Thank you all for the comments. I will continue watching this thread for any others.
 
From my experience (being a total of one koa uke), stay away from water-based pore fillers. I used some over shellac, sanded between coats and on the second application, it made ugly, olive drab blotches wherever the sanding had exposed bare koa.
 
From my limited experience (half a dozen koa ukes, so 18 different boards involved), some koa is very porous, some not. A simply test is to splash naphtha on - if it appears on the other side immediately, be careful about glue and finish soaking through and seal carefully.

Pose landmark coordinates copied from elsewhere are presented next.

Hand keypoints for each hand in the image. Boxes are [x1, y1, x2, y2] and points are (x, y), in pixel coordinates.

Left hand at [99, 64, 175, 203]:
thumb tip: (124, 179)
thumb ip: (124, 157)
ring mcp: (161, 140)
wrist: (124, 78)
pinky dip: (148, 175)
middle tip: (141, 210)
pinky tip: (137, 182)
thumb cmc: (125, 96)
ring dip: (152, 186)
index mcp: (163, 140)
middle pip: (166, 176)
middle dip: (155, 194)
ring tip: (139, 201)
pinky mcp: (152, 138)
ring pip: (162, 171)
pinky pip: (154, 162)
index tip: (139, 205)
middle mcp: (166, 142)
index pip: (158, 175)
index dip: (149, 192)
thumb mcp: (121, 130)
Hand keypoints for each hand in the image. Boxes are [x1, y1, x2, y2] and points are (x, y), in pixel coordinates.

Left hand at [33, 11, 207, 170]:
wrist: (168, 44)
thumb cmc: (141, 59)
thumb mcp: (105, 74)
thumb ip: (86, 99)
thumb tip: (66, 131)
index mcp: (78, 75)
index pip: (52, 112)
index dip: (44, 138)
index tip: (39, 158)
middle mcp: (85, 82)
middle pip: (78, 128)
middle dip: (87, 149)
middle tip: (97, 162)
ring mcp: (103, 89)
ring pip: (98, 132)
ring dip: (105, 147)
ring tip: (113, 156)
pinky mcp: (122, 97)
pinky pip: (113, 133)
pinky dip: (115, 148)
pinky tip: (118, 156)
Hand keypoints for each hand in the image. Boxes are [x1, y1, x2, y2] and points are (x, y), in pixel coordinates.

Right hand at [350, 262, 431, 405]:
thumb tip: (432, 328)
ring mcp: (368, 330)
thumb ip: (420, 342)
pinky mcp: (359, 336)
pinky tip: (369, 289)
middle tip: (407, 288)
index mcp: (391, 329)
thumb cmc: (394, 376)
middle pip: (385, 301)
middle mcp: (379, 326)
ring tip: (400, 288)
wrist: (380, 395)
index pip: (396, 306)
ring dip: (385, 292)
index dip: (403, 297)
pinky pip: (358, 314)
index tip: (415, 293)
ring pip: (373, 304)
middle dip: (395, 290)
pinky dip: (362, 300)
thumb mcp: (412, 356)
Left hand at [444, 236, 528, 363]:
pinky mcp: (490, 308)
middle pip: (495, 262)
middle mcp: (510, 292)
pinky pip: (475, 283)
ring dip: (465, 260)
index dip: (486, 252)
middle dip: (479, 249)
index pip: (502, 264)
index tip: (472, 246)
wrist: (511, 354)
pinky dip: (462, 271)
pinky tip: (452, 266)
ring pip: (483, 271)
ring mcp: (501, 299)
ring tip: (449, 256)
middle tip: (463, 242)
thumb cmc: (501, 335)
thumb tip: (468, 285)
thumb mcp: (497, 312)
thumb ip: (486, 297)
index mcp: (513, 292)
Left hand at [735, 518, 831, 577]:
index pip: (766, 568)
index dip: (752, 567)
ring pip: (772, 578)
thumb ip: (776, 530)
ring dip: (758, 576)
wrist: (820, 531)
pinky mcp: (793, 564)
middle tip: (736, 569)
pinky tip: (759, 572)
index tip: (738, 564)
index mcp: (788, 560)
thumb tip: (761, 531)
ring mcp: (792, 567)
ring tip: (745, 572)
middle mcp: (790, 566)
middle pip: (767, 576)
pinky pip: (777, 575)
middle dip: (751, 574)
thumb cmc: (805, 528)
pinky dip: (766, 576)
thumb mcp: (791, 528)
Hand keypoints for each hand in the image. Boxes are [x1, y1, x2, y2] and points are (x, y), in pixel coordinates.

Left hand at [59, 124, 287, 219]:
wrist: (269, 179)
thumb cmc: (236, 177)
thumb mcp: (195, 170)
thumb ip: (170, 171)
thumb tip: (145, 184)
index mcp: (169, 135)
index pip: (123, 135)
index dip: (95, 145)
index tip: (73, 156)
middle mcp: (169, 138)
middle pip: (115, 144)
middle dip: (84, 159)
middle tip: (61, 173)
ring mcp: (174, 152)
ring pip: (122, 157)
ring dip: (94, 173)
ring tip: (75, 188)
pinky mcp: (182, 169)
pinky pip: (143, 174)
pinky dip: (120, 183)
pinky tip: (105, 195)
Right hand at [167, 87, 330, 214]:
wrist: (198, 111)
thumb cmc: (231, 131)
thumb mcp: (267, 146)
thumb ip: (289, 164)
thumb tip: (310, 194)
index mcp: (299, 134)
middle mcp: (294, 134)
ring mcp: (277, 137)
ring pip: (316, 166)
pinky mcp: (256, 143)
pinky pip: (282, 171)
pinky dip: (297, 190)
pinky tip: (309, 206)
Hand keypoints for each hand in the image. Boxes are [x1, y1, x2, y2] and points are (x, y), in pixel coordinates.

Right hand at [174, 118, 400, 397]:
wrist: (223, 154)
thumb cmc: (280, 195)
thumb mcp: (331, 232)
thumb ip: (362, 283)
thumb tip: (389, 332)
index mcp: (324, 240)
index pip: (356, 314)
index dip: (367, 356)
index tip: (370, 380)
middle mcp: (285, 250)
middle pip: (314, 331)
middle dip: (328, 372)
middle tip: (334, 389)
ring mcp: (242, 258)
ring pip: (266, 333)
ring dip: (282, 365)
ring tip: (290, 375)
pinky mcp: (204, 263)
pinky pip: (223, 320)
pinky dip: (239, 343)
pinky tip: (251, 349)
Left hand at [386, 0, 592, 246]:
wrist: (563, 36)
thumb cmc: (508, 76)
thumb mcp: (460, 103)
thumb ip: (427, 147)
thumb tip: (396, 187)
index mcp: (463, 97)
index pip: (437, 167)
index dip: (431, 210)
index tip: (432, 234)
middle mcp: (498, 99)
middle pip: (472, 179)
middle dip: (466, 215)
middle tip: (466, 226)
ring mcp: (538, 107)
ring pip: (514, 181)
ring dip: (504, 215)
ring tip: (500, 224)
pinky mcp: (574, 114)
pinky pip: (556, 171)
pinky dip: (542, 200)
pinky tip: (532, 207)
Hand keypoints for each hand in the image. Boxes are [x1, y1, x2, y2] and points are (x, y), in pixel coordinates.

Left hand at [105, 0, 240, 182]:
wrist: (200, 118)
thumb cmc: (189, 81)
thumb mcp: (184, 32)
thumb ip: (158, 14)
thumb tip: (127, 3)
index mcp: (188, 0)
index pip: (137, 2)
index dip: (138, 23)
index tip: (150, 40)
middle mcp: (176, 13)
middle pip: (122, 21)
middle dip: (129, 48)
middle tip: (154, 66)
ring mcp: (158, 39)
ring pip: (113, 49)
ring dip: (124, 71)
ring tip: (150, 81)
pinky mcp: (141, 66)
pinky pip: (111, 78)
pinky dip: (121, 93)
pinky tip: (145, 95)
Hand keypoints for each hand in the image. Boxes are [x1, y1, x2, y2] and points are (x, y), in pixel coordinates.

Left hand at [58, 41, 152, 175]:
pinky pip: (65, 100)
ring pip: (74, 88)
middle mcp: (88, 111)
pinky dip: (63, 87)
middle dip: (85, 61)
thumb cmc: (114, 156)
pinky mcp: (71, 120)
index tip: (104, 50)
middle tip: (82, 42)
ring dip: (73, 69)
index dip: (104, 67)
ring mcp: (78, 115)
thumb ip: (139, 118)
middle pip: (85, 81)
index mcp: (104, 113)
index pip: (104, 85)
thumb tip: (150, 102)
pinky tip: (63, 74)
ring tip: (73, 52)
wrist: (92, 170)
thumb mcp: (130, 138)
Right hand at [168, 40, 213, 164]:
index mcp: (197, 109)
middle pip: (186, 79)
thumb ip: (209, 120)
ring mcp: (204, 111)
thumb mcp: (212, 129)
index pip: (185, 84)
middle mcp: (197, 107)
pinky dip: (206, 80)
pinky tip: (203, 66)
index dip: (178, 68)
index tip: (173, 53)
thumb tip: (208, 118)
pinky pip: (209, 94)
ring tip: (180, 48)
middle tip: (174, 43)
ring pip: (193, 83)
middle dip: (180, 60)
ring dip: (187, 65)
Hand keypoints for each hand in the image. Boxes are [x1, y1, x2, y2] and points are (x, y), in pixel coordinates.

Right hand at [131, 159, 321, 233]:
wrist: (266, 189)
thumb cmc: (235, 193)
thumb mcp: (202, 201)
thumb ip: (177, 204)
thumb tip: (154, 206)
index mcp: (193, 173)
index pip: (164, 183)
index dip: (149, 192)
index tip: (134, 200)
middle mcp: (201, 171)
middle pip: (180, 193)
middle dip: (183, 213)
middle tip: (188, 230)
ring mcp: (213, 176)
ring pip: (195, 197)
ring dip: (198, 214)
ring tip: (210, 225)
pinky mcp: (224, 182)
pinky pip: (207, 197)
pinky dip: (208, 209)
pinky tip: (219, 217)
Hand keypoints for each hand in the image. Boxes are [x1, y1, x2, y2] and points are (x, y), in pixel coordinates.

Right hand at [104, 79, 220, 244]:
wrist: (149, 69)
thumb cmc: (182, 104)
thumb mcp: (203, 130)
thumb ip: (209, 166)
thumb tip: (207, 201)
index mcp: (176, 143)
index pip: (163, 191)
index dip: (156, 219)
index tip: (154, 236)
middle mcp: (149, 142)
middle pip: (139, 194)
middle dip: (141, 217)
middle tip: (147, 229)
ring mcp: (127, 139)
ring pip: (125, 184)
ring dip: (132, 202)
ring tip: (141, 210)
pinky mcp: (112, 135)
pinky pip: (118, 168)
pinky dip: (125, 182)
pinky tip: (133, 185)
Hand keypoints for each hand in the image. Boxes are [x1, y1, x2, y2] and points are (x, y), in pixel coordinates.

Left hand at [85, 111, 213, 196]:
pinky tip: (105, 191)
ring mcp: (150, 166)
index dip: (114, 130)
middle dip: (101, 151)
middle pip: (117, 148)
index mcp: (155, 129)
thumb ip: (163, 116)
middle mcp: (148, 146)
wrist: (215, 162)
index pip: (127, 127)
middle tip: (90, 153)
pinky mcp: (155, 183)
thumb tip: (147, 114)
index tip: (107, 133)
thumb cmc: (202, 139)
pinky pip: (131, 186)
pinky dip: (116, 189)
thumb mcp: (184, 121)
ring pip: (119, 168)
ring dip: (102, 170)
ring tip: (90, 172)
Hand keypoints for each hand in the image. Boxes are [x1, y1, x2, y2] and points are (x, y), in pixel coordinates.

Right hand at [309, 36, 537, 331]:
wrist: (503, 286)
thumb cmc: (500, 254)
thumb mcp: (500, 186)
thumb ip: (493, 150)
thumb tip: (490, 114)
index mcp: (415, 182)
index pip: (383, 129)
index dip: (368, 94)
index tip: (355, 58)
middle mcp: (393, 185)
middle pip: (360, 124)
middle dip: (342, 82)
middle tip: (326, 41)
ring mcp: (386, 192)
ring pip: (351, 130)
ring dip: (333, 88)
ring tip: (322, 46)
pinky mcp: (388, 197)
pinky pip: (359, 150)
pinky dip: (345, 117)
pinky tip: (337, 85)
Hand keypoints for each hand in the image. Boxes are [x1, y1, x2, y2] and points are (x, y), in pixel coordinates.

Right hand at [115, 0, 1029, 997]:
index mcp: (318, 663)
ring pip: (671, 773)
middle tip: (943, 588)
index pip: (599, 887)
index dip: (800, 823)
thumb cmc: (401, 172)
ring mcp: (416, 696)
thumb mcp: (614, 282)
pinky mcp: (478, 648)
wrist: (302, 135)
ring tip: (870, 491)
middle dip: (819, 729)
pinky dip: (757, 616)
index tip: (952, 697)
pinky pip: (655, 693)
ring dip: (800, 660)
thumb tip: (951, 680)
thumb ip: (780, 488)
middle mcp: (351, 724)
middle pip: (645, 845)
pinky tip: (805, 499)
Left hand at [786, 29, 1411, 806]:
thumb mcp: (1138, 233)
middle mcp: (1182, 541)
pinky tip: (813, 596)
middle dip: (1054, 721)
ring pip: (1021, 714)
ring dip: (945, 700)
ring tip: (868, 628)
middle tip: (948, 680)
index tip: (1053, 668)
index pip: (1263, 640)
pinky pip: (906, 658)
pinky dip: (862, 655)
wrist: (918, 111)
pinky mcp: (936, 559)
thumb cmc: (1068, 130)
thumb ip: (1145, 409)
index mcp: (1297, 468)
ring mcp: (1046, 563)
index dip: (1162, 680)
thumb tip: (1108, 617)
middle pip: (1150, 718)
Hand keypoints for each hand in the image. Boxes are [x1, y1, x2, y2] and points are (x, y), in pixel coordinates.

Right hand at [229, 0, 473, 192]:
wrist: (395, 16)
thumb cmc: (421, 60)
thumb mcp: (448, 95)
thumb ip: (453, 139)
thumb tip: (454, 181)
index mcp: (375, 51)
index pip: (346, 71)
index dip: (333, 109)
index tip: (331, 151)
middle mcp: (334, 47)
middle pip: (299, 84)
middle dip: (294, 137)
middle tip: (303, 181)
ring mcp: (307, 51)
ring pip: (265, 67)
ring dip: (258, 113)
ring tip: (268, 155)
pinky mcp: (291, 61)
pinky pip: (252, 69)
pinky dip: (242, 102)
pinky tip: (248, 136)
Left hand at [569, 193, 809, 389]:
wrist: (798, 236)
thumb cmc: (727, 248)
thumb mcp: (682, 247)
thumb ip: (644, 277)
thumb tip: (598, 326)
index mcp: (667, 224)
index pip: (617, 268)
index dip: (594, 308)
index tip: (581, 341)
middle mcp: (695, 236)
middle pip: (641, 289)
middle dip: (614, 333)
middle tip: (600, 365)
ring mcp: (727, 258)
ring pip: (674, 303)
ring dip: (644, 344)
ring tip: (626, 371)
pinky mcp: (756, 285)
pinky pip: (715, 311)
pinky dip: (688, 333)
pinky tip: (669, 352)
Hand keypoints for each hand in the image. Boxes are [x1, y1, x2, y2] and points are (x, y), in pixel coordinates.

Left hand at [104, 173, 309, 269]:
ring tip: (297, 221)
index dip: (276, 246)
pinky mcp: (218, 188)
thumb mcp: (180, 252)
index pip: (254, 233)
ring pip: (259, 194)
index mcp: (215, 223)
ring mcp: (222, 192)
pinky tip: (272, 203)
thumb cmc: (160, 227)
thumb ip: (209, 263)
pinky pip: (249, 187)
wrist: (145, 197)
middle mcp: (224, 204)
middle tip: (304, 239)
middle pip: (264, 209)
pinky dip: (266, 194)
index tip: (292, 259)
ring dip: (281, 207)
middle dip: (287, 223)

For me, koa usually planes and scrapes easily to a good finish.

It also bends really easily unless it is highly figured. On my latest build I had 3 sets of sides, all from the same board, which were prettily figured. I broke 5 of the 6 boards, and saved the last for something different. Because of the figuring, in places the grain direction was at nearly 45 degrees to the long dimension, so there was no way they were going to bend without cracking. If you have the choice, plain koa for sides!
 
From my experience (being a total of one koa uke), stay away from water-based pore fillers. I used some over shellac, sanded between coats and on the second application, it made ugly, olive drab blotches wherever the sanding had exposed bare koa.

Thanks for the heads up!
 
From my limited experience (half a dozen koa ukes, so 18 different boards involved), some koa is very porous, some not. A simply test is to splash naphtha on - if it appears on the other side immediately, be careful about glue and finish soaking through and seal carefully.

For me, koa usually planes and scrapes easily to a good finish.

It also bends really easily unless it is highly figured. On my latest build I had 3 sets of sides, all from the same board, which were prettily figured. I broke 5 of the 6 boards, and saved the last for something different. Because of the figuring, in places the grain direction was at nearly 45 degrees to the long dimension, so there was no way they were going to bend without cracking. If you have the choice, plain koa for sides!